David Brooks wrote an astounding column last Friday, The American Idea and Today’s GOP. He’s either incredibly ignorant or deeply deceptive. His argument is that Donald Trump and others are destroying the conservative tradition in America because it has always been forward looking. He noted that in this way it is different from conservatism in other places where it is all about holding on to the history of the place. But if that’s what American conservatives are, then what have the American liberals been doing? Have the last 250 years been a battle about how we are going to rush to the future?
There’s no way of saying, because Brooks never mentioned Democrats in that context — or liberals at all. Apparently, America is the conservative movement. That’s how he can write something like this, “From Lincoln to Reagan to Bush, the market has been embraced for being dynamic and progressive.” Yes, there’s a real continuum there from the man who headed an abolitionist party to the man who gave his first speech as the Republican nominee for president about “states’ rights” at the site of where three civil rights workers were lynched. And really, is that what the Republican Party is? Lincoln — a 120 years — Reagan — 20 yeas — Bush?!
But the big question is who exactly were the people who thought they could just take the land of native peoples because they had the power too? The ones who later committed genocide against them? And who were the ones who practiced and defended slavery? I’m not talking parties here, because obviously, over time, things get mixed up. But what movement was John Calhoun part of? Was he a liberal? A conservative? Or just someone we have to throw aside as an outlier? That last option seems to be Brooks’ choice, because he certainly doesn’t engage with it.
If we assume that modern conservatives are not the descendants of Calhoun, who are? Who are the people who fight against every change? Who are the people who think that things are just fine the way they are? Who are the people who think that it is God’s will that the poor are poor and the weak are weak? Because these are the things that Calhoun stood for — the things that he believed. Today, it would be hard to find someone who would make the same arguments for slavery. But the same arguments are being made to preserve less outrageous injustices. And unless I’m just really dense, the answer is very obviously found in the majority of the Republican Party.
I get so tired of hearing people like Brooks complaining that the conservative movement has gone off track.
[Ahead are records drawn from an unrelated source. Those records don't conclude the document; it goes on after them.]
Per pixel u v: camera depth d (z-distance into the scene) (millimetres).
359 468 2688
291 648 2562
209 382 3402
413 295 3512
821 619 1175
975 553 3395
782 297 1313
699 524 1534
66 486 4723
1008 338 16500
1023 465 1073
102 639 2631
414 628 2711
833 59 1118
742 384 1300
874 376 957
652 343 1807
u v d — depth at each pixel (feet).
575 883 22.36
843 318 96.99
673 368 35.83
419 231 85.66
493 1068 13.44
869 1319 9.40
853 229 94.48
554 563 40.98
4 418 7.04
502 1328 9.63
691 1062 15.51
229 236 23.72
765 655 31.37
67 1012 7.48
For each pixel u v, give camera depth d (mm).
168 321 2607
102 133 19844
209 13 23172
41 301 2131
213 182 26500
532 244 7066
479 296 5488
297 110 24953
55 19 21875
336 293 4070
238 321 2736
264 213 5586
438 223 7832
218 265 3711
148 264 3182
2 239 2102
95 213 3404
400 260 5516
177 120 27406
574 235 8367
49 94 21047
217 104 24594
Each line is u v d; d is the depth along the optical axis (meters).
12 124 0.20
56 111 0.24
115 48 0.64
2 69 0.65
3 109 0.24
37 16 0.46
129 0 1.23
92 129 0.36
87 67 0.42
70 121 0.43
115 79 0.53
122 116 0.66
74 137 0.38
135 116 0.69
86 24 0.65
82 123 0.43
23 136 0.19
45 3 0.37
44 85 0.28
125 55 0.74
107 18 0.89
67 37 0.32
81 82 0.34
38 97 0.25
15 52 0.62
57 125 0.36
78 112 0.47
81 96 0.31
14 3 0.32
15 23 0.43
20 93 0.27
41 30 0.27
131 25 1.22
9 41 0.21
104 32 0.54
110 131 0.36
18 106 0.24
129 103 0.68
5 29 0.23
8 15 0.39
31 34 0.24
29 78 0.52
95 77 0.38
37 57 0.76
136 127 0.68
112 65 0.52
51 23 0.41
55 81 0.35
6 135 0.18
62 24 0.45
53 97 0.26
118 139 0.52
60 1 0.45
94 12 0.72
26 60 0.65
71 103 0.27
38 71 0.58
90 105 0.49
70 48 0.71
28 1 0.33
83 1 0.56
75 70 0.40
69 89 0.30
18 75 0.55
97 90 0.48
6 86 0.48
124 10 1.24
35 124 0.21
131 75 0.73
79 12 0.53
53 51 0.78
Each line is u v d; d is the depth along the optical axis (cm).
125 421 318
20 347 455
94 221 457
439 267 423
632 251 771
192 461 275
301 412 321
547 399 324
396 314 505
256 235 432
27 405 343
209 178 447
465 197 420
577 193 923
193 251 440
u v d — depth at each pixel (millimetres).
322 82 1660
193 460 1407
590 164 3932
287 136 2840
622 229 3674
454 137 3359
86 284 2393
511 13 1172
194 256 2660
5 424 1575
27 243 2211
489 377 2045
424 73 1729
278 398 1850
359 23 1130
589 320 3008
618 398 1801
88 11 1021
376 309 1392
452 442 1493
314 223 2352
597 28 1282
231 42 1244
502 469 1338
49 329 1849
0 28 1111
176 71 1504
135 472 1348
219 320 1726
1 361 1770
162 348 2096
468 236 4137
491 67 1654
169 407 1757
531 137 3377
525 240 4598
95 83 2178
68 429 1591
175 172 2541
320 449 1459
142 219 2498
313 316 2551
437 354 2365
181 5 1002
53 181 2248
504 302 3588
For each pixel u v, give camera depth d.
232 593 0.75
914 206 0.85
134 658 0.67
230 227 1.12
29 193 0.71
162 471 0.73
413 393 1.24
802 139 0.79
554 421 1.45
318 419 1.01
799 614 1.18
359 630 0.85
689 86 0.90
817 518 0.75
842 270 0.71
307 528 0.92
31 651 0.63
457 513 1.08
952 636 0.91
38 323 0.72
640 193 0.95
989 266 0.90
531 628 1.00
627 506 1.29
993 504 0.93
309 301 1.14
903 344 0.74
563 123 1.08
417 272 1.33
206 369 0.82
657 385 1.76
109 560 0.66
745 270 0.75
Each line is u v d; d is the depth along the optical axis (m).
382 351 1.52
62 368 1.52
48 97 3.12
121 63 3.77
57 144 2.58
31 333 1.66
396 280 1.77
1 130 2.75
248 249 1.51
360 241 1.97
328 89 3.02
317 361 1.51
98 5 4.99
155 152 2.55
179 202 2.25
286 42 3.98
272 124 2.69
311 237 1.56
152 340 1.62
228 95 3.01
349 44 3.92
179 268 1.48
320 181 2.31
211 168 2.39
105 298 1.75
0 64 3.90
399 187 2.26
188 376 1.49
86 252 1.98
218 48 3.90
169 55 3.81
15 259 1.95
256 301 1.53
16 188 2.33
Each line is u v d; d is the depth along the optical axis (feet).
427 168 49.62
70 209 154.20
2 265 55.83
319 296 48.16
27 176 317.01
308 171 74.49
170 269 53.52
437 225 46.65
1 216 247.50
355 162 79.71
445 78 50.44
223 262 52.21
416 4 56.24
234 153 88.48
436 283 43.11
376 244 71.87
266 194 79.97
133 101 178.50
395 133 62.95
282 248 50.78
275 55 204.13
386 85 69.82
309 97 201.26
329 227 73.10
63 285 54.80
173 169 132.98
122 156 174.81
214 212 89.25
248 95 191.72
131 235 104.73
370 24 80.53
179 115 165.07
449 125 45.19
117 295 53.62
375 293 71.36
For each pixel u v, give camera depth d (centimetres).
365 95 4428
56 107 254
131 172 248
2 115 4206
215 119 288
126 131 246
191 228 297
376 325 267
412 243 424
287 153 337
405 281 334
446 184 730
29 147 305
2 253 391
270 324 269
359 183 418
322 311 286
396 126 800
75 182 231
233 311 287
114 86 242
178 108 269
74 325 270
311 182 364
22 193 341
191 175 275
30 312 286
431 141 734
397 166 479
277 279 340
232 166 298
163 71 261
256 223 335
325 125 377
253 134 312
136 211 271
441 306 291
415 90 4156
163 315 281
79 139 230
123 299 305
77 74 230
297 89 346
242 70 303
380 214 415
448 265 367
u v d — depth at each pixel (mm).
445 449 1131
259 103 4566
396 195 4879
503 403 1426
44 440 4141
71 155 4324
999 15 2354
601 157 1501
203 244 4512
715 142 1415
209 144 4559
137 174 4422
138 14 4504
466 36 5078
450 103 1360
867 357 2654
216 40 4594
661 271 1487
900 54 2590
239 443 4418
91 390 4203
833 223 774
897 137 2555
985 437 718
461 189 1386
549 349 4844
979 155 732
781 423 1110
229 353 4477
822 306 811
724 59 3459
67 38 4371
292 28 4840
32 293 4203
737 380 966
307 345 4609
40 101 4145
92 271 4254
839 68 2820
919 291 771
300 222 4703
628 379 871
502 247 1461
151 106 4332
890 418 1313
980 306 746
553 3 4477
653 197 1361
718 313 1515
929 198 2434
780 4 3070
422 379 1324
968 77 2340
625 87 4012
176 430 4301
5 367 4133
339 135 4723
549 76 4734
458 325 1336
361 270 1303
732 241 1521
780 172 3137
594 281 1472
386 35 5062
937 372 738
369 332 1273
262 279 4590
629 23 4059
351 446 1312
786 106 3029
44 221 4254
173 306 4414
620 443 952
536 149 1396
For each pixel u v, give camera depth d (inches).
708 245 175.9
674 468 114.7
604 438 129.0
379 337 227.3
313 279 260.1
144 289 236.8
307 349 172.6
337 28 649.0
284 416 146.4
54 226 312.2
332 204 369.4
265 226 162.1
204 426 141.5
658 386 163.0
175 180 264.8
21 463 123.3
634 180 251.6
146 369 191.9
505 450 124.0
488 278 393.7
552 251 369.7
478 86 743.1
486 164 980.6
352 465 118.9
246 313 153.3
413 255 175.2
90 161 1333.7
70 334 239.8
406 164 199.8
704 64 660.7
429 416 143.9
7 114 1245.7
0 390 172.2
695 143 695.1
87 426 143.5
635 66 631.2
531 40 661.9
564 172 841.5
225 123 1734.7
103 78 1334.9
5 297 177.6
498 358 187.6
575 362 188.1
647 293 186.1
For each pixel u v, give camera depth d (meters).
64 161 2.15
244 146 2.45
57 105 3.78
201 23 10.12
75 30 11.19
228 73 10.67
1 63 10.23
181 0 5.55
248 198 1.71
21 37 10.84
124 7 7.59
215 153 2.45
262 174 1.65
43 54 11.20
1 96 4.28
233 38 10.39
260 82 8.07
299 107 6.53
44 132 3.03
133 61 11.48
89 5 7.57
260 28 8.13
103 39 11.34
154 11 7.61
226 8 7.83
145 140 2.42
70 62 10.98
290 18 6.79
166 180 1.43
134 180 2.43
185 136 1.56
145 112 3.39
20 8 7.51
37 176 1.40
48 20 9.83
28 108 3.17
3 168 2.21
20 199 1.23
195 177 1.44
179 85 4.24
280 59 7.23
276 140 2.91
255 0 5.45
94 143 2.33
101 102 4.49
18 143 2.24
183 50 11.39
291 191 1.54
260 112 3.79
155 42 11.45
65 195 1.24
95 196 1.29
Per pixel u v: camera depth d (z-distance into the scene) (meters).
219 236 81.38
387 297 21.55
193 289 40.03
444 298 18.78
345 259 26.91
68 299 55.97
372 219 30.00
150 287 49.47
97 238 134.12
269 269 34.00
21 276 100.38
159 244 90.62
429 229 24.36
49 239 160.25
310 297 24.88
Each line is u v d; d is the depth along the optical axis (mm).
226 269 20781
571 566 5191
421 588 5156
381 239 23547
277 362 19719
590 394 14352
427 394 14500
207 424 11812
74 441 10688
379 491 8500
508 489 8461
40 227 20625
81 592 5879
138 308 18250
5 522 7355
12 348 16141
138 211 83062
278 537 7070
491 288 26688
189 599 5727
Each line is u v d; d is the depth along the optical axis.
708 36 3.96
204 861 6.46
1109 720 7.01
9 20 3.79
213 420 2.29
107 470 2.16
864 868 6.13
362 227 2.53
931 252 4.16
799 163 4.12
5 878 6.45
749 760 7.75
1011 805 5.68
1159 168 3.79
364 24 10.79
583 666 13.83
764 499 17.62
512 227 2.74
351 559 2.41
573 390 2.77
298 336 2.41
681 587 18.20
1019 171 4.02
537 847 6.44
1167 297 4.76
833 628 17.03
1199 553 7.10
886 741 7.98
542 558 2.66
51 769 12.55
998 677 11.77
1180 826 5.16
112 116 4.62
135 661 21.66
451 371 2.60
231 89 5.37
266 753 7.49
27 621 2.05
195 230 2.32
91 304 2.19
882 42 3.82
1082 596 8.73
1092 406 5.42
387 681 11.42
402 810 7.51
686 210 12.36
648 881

There are two strains of American thought that currently find themselves wedded in the Republican Party. One is the Alexander Hamilton strain of business and profits before people. Brooks mentioned him, because that’s the part that isn’t embarrassing — the part that history hasn’t completely repudiated. But the other strain is very much John Calhoun. And Brooks knows that. What’s more, he knows that without the fearful bigots, there’s no way the Republican Party would ever win an election anywhere. And if he doesn’t know that, he has no right to be printed in WorldNetDaily, much less The New York Times.